I see people post here about how they are stressed and wish they had more family help. There are always comments with tons of upvotes shaming them and telling them their parents don't "owe them anything" and they "raised their kids and are done now". It's really hard to raise kids without any help, and wasn't commonly done in the past. It's possible, but it's hard and takes a toll. I also think it's good for kids to interact and have relationships that extend past the nuclear family.
It seems like a lot of people think that kids are just some sort of obligation you quit after 18 years? I wouldn't want to be in a family where we define our relationships what we strictly "owe" each other. Part of the reason I wanted to have kids is because I want to have a family- I look forward to (hopefully) having grandchildren, or grandnieces/nephews one day and helping them as well. I understand some people have abusive parents and have to keep their kids away to keep them safe, but I keep seeing post after post of people who can't get their parents to take any interest in their kids.
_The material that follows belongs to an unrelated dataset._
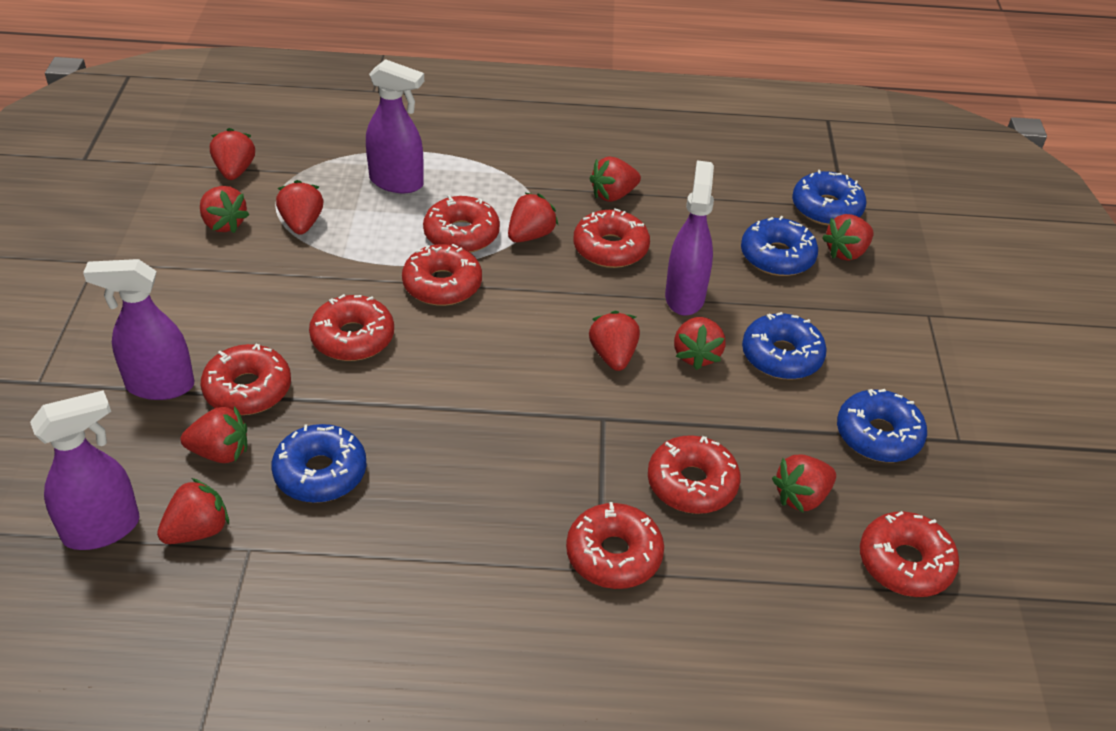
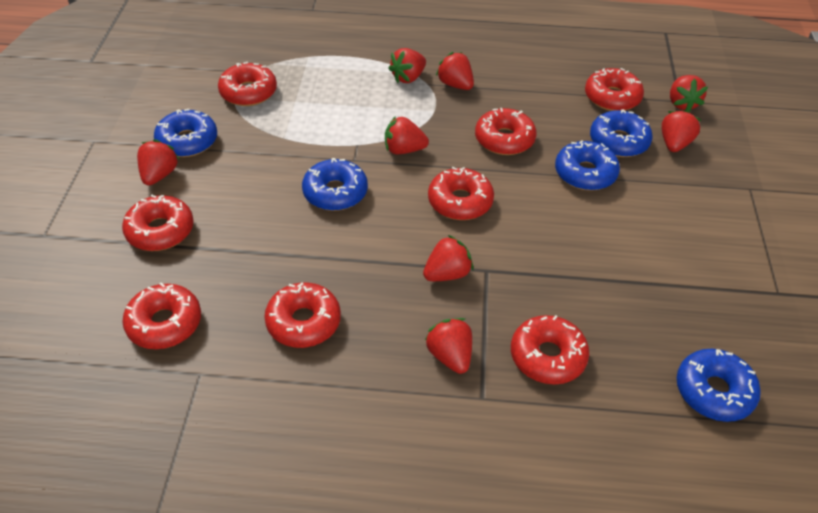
purple spray bottle: [30,390,140,550] [83,259,194,400] [366,59,424,193] [665,160,714,316] = 4 -> none = 0
red strawberry: [157,478,229,544] [181,406,247,463] [200,186,250,233] [210,128,255,180] [276,180,323,235] [508,193,558,243] [589,157,641,202] [589,311,640,371] [674,317,725,370] [772,455,836,513] [822,214,873,261] = 11 -> [137,139,179,185] [385,116,429,154] [388,48,426,83] [423,235,473,281] [425,318,472,374] [436,52,474,90] [662,110,701,152] [670,75,708,111] = 8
What causes this? I am an American and from a region of the country that is stereotyped as cold/independent, and this level of atomized individualization is shocking even to me.
I know people will say that it's not the grandparents job to take the kids and that's completely fine, I'm more surprised that they don't even want to spend time with them on any level!
alan20 · M Best Comment
I did with my mother's mother. She was as oddball as they come. A former leader of the women's IRA who nevertheless took me as a kid to war films and would cheer on the Brits. When I asked her about the contradiction I was told "Ah but they were different". She was also addicted to Laurel and Hardy. She was much in demand in local pubs where she'd sing Fenian songs, tell stories and tell people's fortunes from tea leaves and such things, her only fee being a glass or two of Porter .

I didn't. We saw them regularly but I didn't do anything specifically with them. Any memories I have of them include my parents as they were always there.

My wife had much closer relationships with hers as they watched her when she was growing up. Our son also had very close relations with my wife's parents as we lived together, so he did things with them all the time.